詩集 ピクニック

あとがき

 それは、とある九月の日曜日のことだった。
 ピクニックを楽しんだわたしたちは、大粒の雨とかすかな雷の音に追われて、シェへラザードの敷物をたたみ、公園をあとにした。雷雨は急速に強くなって、たまらず道沿いの樅の林に逃げこんだ。すでに土砂降りで、すぐ下の川は一気に増水した。人々は小さな橋を渡れず、土手で立ち往生していた。稲光のたびに、林の中は真っ青に輝いては翳った。
 そのうちに木々は、広げた梢から雨をシャワーのように降らし始めた。見上げるとはるかに高い灰青色の葉むらから、真っ白なしぶきになって落ちてくる。わたしは顔で雨を受けて、ああ、rain tree!とさけんだ。

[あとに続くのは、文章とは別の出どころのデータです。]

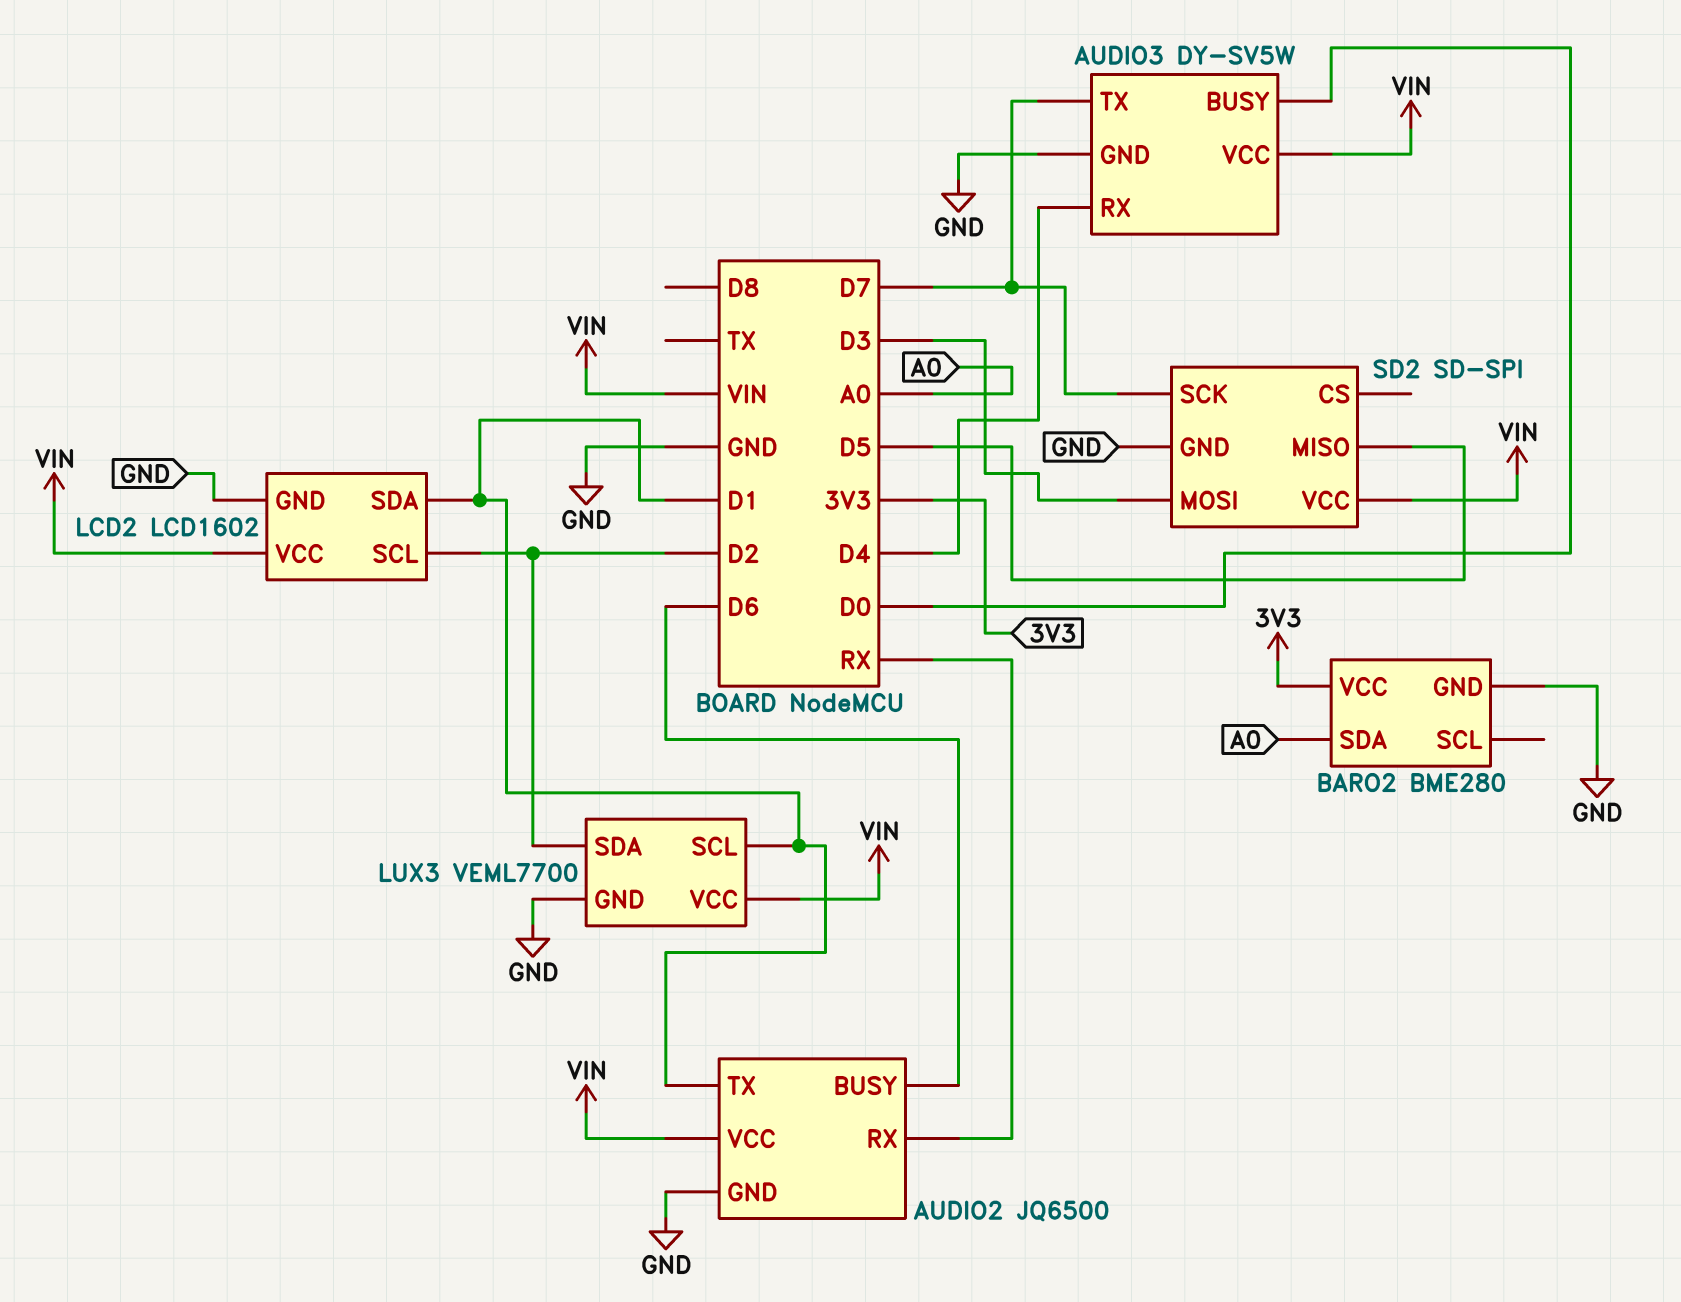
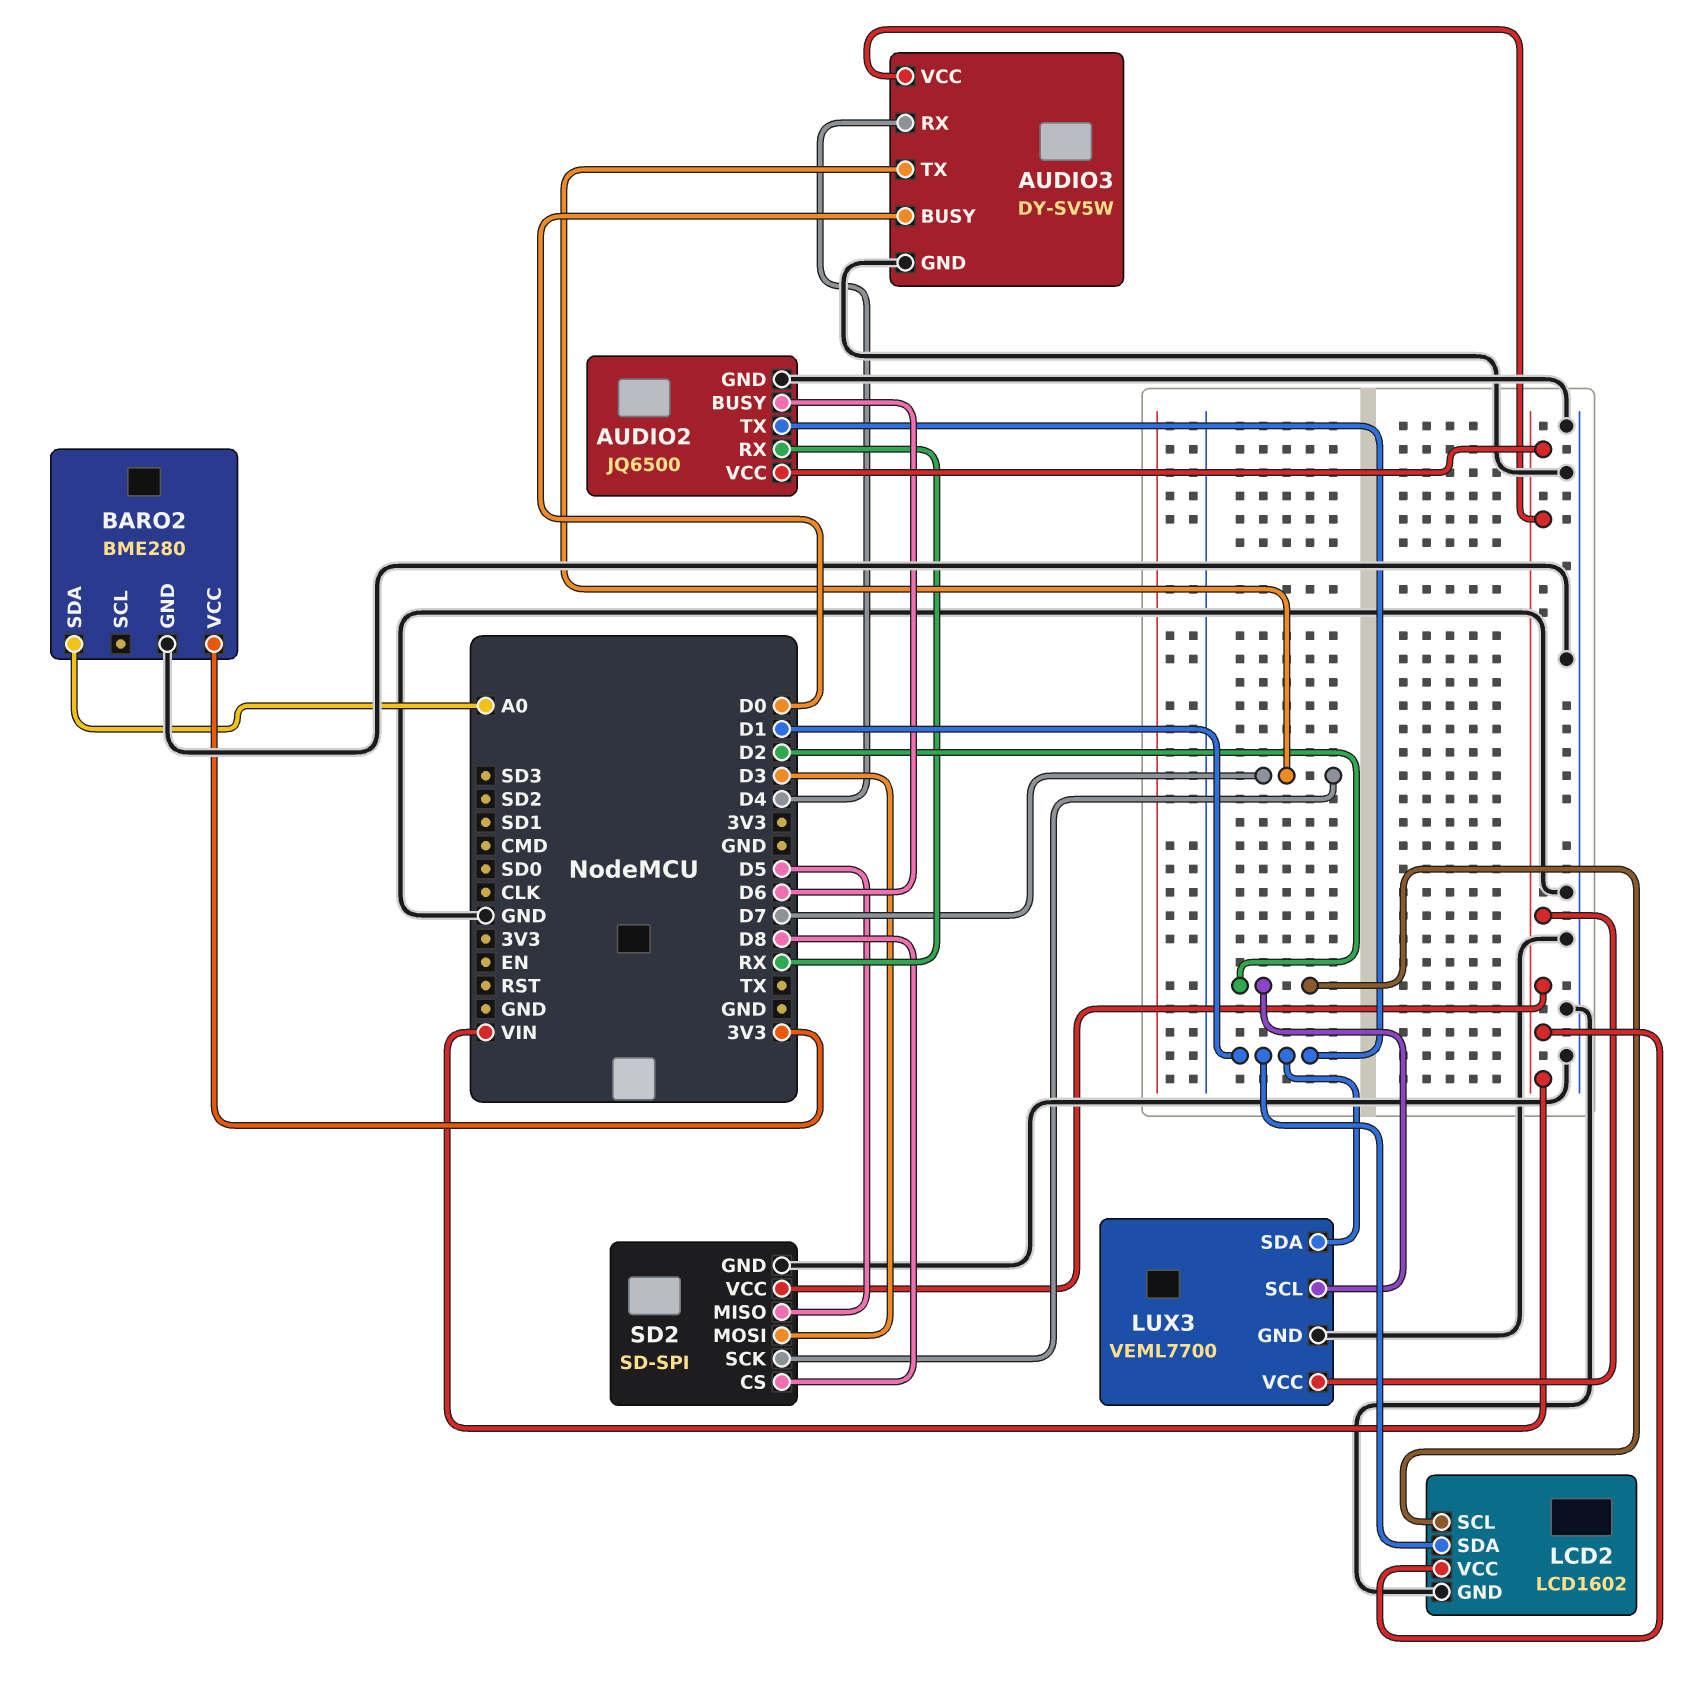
LUX3 pin SCL: D1 -> D2
LUX3 pin SDA: D2 -> D1
SD2 pin CS: none -> D8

 雨はたちまちわたしたちをずぶぬれにした。髪から水がしたたって背中までしみとおり、手足が急速に冷えていく。わたしたちは手を取り合ってかじかんだ指を温めようとした。頬はひどく冷たいのに、喉のあたりが熱かった。
 それはどのくらいの時間だったのか。雷が遠ざかり、濁流に光が差した。気がつくともう雨は上がっていた。川の水かさはみるまに低くなった。道に下りて歩きだすと、明るい虹が出ていた。あたりの木々はまだ水をしたたらせて震えているのに。